> **Brief**:
Copy the text of the material below, switching "Hotel" to "Hostal" wherever it occurs and leaving everything else unchanged. Omit the pictures from your answer.
- - -
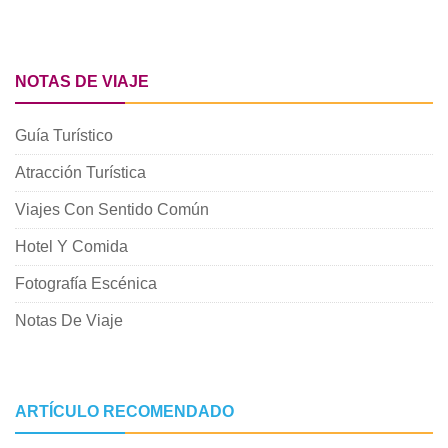
NOTAS DE VIAJE
Guía Turístico
Atracción Turística
Viajes Con Sentido Común
Hotel Y Comida
Fotografía Escénica
Notas De Viaje
ARTÍCULO RECOMENDADO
- - -
> **Completed exercise**:
NOTAS DE VIAJE
Guía Turístico
Atracción Turística
Viajes Con Sentido Común
Hostal Y Comida
Fotografía Escénica
Notas De Viaje
ARTÍCULO RECOMENDADO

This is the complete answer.